Cleveland, £546,000 - A four-strand programme focusing on: prevention, early intervention, and targeted support including coaching, counselling and restorative services to young people and families with the aim of restoring relationships and empowering participants to take control of their lives.

Devon and Cornwall, £528,569 - The project will deploy the Youth Exploitation Tracker Assessment (YETA) across South Devon, then expand throughout Devon to allow the identification of those already involved, or at significant risk of engaging in violence and gang activity, triggering tailored rapid intervention.

Northumbria, £371,632 - Following interaction with a youth offending worker, a young person will be directed to one of three pathways - a youth offending team officer, a "street doctor", or a mentor for one-to-one intensive intervention.

Hampshire, £416,829 - Trusted adult workers (TAWs) will be recruited who will be trauma-informed and adverse childhood experiences (ACE) trained. They will receive referrals from voluntary and statutory organisations who become aware that a young person may be suffering from ACEs.

Thames Valley, £822,000 - A combination of training and increased support for core services, including schools, while developing bespoke interventions for young people who are perceived to be beyond the reach of early intervention work.

Wales, £1.2m - Work to reduce identified drivers of serious violence, involvement in drug dealing, county lines issues and the prevalence of knife carrying and knife crime through education through direct youth support intervention programmes, media campaigns, and diverting those at risk into sporting and peer-support interventions.

South Yorkshire, £1.2m - To be shared across two projects; one to establish a sub-regional child criminal exploitation (CCE) hub covering the areas of Doncaster, Barnsley and Rotherham.
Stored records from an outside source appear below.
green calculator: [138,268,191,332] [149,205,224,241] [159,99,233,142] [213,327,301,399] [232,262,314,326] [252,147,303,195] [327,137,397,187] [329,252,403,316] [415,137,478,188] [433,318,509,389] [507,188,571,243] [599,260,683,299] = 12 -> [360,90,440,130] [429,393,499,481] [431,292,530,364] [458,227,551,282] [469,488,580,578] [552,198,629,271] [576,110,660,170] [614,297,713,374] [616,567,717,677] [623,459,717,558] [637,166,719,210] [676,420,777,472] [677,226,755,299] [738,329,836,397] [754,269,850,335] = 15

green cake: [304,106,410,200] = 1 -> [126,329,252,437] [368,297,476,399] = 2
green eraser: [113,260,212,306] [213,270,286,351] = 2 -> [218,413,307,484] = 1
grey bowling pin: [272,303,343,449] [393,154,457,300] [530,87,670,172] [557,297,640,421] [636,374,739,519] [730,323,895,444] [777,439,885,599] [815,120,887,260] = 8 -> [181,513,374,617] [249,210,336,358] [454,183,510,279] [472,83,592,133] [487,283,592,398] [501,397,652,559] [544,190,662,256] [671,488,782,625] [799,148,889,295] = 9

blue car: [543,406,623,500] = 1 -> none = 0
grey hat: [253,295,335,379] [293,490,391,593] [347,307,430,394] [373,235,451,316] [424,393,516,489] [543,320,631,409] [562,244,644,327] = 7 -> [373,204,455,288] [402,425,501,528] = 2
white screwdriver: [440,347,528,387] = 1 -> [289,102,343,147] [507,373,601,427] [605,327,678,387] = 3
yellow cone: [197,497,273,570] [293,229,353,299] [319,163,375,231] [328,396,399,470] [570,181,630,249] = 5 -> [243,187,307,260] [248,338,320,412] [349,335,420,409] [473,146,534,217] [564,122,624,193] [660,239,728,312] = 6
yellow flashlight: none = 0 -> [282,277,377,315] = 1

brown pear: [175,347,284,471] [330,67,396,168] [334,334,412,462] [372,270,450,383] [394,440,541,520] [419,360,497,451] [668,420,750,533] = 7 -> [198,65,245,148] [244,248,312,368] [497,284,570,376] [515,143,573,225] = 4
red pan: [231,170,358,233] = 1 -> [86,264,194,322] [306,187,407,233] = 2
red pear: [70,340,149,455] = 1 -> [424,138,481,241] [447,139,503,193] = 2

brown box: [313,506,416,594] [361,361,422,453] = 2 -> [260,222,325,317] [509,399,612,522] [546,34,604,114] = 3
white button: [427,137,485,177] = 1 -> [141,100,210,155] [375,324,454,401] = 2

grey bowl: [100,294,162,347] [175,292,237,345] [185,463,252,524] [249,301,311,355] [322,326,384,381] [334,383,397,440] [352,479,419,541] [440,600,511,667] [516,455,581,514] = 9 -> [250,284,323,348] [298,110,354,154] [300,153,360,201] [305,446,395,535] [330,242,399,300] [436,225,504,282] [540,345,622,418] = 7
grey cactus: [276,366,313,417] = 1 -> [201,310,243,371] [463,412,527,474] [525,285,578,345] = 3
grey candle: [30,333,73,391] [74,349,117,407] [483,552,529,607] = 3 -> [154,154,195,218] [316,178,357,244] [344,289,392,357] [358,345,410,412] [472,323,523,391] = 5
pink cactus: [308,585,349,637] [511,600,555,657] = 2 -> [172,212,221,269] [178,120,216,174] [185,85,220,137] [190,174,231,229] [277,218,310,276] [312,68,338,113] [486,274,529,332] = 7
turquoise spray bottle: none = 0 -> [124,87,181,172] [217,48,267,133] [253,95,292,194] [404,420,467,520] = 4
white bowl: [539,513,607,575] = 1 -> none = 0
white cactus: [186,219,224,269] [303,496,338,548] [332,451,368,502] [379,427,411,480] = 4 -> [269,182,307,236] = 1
Alongside this, sessions led by young people will raise awareness of the issues and drivers of serious violence including the criminal exploitation of children and young people for profit particularly around the supply of drugs, county lines and the effects of gun and knife crime on the individual and communities.

West Yorkshire, £1.1m - A programme of early intervention projects including employment of keyworkers to support children identified as most likely to start committing violent crime.